Komisi Pemberantasan Korupsi (KPK) terus mendalami kasus dugaan korupsi dalam penentuan kuota dan penyelenggaraan ibadah haji di Kementerian Agama periode 2023-2024.
Dalam proses penyidikan ini, terungkap dugaan keterlibatan lebih dari 100 agen perjalanan (travel) haji dan umrah.
Menurut Plt Deputi Penindakan dan Eksekusi KPK, Asep Guntur Rahayu, puluhan bahkan lebih dari 100 travel diduga terlibat dalam pembagian kuota haji khusus.
Pembagian kuota ini diduga tidak proporsional, di mana travel besar mendapatkan alokasi lebih banyak dari 10.000 kuota khusus, sementara travel kecil hanya mendapatkan jatah yang lebih sedikit.
Tambahan Kuota Haji
Kasus ini bermula dari tambahan kuota haji sebanyak 20.000, hasil pertemuan Presiden Joko Widodo dengan Putra Mahkota Arab Saudi. Berdasarkan UU Nomor 8 tahun 2019, tambahan kuota seharusnya dialokasikan 92% untuk haji reguler dan 8% untuk haji khusus.
Namun, SK Menteri Agama Nomor 130 Tahun 2024 justru membagi kuota tambahan menjadi 50-50, yaitu 10.000 untuk haji reguler dan 10.000 untuk haji khusus.
KPK kini mendalami adanya aliran dana dari travel terkait penerbitan SK Menteri Agama tersebut. Asep menyebut, besaran uang yang diduga mengalir berkisar antara USD7.000 per kuota.
KPK juga telah menaikkan status kasus ini ke tahap penyidikan dan mencegah mantan Menteri Agama, Yaqut Cholil Qoumas, bepergian ke luar negeri.

* _Data yang Ditampilkan_
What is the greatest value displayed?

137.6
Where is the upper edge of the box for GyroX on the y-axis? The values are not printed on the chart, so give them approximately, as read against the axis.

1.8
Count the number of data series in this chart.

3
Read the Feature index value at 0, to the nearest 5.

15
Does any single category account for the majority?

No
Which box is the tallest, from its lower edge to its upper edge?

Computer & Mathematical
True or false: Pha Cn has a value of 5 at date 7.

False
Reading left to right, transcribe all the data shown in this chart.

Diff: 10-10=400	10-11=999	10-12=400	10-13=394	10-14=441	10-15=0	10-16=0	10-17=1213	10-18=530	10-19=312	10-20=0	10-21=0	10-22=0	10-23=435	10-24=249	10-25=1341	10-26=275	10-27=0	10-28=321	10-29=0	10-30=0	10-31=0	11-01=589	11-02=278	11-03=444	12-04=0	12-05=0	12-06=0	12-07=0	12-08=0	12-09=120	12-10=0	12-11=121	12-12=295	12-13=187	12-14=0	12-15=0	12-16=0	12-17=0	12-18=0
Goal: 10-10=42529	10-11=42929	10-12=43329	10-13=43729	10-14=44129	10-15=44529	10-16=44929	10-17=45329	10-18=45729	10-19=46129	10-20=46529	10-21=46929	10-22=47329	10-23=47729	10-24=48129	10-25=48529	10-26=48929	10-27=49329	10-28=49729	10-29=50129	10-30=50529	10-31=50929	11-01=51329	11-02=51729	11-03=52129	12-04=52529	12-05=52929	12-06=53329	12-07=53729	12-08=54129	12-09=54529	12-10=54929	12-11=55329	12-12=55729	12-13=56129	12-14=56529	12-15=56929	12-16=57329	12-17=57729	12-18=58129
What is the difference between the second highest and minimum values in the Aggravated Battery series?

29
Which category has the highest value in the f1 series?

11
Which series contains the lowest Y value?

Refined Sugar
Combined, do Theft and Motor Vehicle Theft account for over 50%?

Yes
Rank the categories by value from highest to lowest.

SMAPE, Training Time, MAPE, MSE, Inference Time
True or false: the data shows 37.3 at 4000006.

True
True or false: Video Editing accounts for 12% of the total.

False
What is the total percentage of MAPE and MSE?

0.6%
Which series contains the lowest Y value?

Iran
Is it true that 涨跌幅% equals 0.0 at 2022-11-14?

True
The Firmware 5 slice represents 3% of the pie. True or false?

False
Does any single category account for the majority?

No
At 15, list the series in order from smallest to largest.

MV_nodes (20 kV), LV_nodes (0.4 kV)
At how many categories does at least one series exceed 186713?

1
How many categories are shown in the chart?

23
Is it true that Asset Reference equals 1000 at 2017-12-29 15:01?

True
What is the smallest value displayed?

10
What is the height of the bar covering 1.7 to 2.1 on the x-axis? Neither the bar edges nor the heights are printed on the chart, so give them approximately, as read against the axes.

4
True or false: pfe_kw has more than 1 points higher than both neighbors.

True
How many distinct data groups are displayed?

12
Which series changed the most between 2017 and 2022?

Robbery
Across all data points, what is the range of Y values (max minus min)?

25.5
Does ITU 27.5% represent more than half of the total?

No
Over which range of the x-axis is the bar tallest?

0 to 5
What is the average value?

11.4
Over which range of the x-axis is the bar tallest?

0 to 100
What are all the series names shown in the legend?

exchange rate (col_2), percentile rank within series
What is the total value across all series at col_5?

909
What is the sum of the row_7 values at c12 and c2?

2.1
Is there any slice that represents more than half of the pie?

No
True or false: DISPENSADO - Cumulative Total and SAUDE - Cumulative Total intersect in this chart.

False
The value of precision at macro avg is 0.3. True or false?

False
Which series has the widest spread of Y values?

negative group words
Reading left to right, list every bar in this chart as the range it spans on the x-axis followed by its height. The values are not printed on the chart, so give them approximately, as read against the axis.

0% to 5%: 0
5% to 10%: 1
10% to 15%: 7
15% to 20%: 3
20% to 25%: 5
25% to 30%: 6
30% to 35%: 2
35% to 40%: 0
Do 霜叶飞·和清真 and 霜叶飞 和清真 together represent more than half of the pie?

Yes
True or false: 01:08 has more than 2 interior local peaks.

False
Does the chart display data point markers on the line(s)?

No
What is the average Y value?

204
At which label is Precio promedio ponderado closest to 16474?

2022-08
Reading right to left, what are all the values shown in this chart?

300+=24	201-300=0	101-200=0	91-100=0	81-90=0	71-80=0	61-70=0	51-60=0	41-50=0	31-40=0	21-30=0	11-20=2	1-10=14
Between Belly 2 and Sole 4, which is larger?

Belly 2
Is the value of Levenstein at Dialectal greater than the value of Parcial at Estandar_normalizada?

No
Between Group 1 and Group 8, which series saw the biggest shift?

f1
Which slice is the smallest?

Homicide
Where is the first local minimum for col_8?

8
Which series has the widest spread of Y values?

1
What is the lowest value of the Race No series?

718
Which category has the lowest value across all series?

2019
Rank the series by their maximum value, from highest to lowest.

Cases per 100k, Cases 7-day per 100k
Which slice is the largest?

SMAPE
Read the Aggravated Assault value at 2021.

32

* _Butir Tugas 1_
Salin ulang bagian teks tentang kasus kuota haji dari "Komisi Pemberantasan Korupsi" sampai "8% untuk haji khusus.", dengan mengganti sebutan "agen perjalanan" menjadi "biro perjalanan".
* _Butir Tugas 2_
Sebutkan semua nama orang yang disebut dalam teks tentang kasus kuota haji.
* _Butir Tugas 3_
Teruskan teks tentang kasus kuota haji, mulai setelah kalimat terakhirnya.
Data tersebut tidak dipakai sama sekali di sini.

* _Jawaban Tertulis 1_
Komisi Pemberantasan Korupsi (KPK) terus mendalami kasus dugaan korupsi dalam penentuan kuota dan penyelenggaraan ibadah haji di Kementerian Agama periode 2023-2024.
Dalam proses penyidikan ini, terungkap dugaan keterlibatan lebih dari 100 biro perjalanan (travel) haji dan umrah.
Menurut Plt Deputi Penindakan dan Eksekusi KPK, Asep Guntur Rahayu, puluhan bahkan lebih dari 100 travel diduga terlibat dalam pembagian kuota haji khusus.
Pembagian kuota ini diduga tidak proporsional, di mana travel besar mendapatkan alokasi lebih banyak dari 10.000 kuota khusus, sementara travel kecil hanya mendapatkan jatah yang lebih sedikit.
Tambahan Kuota Haji
Kasus ini bermula dari tambahan kuota haji sebanyak 20.000, hasil pertemuan Presiden Joko Widodo dengan Putra Mahkota Arab Saudi. Berdasarkan UU Nomor 8 tahun 2019, tambahan kuota seharusnya dialokasikan 92% untuk haji reguler dan 8% untuk haji khusus.

* _Jawaban Tertulis 2_
Asep Guntur Rahayu, Joko Widodo, Yaqut Cholil Qoumas

* _Jawaban Tertulis 3_
Besar dugaan sementara bahwa kerugian negara dalam kasus ini diperkirakan mencapai lebih dari Rp1 triliun.
Statement:
Pelaksana Tugas Deputi Penindakan dan Eksekusi KPK, Asep Guntur Rahayu
“Travel itu tidak cuma satu. Puluhan, bahkan kalau tidak salah lebih dari 100 gitu ya. Banyak lah.”
“Jadi pembagiannya banyak. Mungkin kalau travel-travel yang besar dapatnya lebih besar, lebih banyak gitu ya. Kuotanya dari tadi yang 10 ribu (kuota khusus) itu. Kalau travel yang kecil ya kebagian 10 atau dibuat 10, seperti itu. Jadi sesuai dengan travel, seperti itu.”
“Setelah disepakati 50-50, inilah kemudian yang saat ini sedang kita dalami. Di mana salah satunya dikuatkan dengan adanya SK. Dari menteri adalah 50-50 itu. Cuman kita sedang mendalaminya.”
“Apakah ini memang bottom up atau top down? Atau memang dua-duanya ketemu di frekuensi yang sama? Yang dari bawah pinginnya begitu, yang dari atas juga pinginnya begitu. Jadi sama-sama ketemu, gitu. Seperti itu. Nah kita sedang gali itu.”